SOURCE MATERIAL –

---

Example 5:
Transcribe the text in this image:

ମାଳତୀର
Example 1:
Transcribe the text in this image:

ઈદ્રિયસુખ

WHAT TO WORK ON –
Please transcribe the records in full, keeping every word as it is.

SOLVED PROBLEM –
---

Example 5:
Transcribe the text in this image:

ମାଳତୀର
Example 1:
Transcribe the text in this image:

ઈદ્રિયસુખ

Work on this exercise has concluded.